Leaders are not expected or required to disclose everything. Dr. Kent Keith’s Ten Paradoxical Commandments include Number 5: “Honesty and frankness make you vulnerable. Be honest and frank anyway.” This has particular merit for considering the issue of transparency. Bad leaders assume the first part of the sentence to be true while good leaders live out the second part of the commandment. This positive attitude toward transparency includes having a true openness to full review and even intense scrutiny. True transparency ties to what Zenger and Folkman advocate as the center stake of leadership: trust.

Bad leaders often rely on a “just trust me” strategy regarding issues of transparency. This approach is particularly prevalent among those who have proven themselves to be serially untrustworthy and not apt to recognize their accountability both to others and to core standards. Good leaders provide fair, timely, open, appropriate, accurate disclosures. Transparency precedes and follows them like the pleasant, comforting aroma of freshly brewed coffee on chilly day. Great leaders are fully trustworthy.
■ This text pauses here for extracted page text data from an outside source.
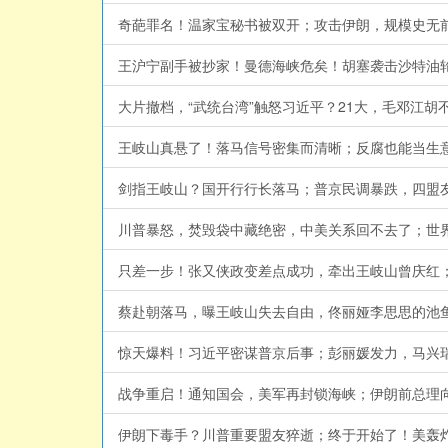
奇葩罪名！温家宝秘书被双开；攻击伊朗，规模史无前例，
王沪宁副手被抄家！曼德海峡危矣！胡塞袭击沙特油轮，川普
大片撤档，“武统台湾”触怒习近平？21大，毛邓江胡不
王岐山真悬了！落马信号密集而清晰；反腐也能当生意？
剑指王岐山？国开行行长落马；普京民调暴跌，四盟友背叛
川普暴怒，焚毁袋中藏绝密，中美关系回不去了；世界丐帮
只差一步！张又侠政变差点成功，牵出王岐山曾庆红；马兴
蔡赴朝落马，曝王岐山失去自由，佟丽娅李思思的池鱼之殃
惊天爆料！习近平密谋普京后事；彭丽媛发力，马兴瑞轻判
战争重启！通知国会，美军再封锁海峡；伊朗前总理向以色
伊朗下毒手？川普重要盟友猝逝；终于开始了！美轰炸伊朗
Employees trust them because their transparency builds their authority and restrains them from overstepping and exploiting their authority.

Moreover, if transparency is defined as genuineness, openness, truthfulness, approachability, accessibility, and full disclosure, then it presents a high management threshold to achieve. Transparent people and organizations are just that—transparent and open. Those who are least inclined to transparency are those who tend to tout their transparency the most. One reason for this pattern is that transparency has a hard link to accountability. Bad leaders are likely to disavow this linkage, preferring to ignore it.

Faced with challenge, good leaders see through weak, unclear arguments, get to the heart of the issue, and seldom make the claim of a lack of transparency. On occasion, lack of transparency is strategically necessary, and good leaders know the difference between this type of application and lack of transparency as a means to hide the truth. Yet many times, bad leaders don’t have the skills or experience to see through arguments, so they claim their opponents lack transparency. Sometimes bad leaders hide behind “need to know” arguments as reasons for not being transparent. Stating that someone or something lacks transparency can become a strategy to be thrown in the face of any one with whom a bad leader disagrees. So, carefully examine the motives and actions of people claiming transparency while stating that those to whom they may be opposed lack transparency. There are occasions when a lack of transparency is a strategic necessity. Good leaders know the difference between this type of application and using transparency as a means of hiding the truth. A lack of access to information doesn’t always mean a lack of transparency nor does using the lack of transparency argument against an opponent mean the opponent has something to hide.

Good leaders embody transparency. Bad leaders demand transparency of others but seldom see it as a requirement for themselves. For bad leaders, transparency does not easily occur, nor is it a natural first response. Good managers understand that not all information held by the organization can or should be made available to all constituents. Information that can legally, ethically, strategically, and morally be made available should take place internally and externally. An organization or a leader does not lack transparency when highly sensitive information or legally sealed data is not disclosed.

Truly superior leaders have the ability to orchestrate transparency to a degree that it is productive, rather than unproductive and harmful. Followers grant superior leaders this flexibility, because they have proven themselves to be wise in the use of transparency. When transparency is defined as genuineness, openness, truthfulness, approachability, and accessibility, then it presents a high threshold and is likely to make a bad leader uncomfortable. Realize that bad leaders aren’t necessarily bad because they withhold information. They withhold information as a means of displaying and exercising their power to keep others in the dark when they needn’t be.